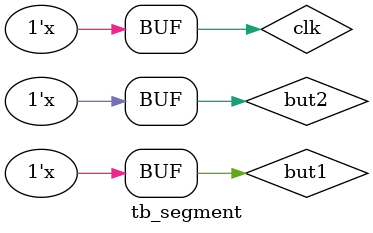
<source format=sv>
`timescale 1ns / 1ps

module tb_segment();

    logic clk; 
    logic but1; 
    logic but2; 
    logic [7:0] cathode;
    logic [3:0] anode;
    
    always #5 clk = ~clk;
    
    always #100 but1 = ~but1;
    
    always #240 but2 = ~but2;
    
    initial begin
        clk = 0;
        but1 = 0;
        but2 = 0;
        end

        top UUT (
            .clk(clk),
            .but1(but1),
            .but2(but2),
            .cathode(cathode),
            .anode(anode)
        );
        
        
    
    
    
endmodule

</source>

------------------------------

=== What the task asks ===
Print the whole listing above exactly, and keep every picture out of the copy.

=== Output of the exercise ===
<source format=sv>
`timescale 1ns / 1ps

module tb_segment();

    logic clk; 
    logic but1; 
    logic but2; 
    logic [7:0] cathode;
    logic [3:0] anode;
    
    always #5 clk = ~clk;
    
    always #100 but1 = ~but1;
    
    always #240 but2 = ~but2;
    
    initial begin
        clk = 0;
        but1 = 0;
        but2 = 0;
        end

        top UUT (
            .clk(clk),
            .but1(but1),
            .but2(but2),
            .cathode(cathode),
            .anode(anode)
        );
        
        
    
    
    
endmodule

</source>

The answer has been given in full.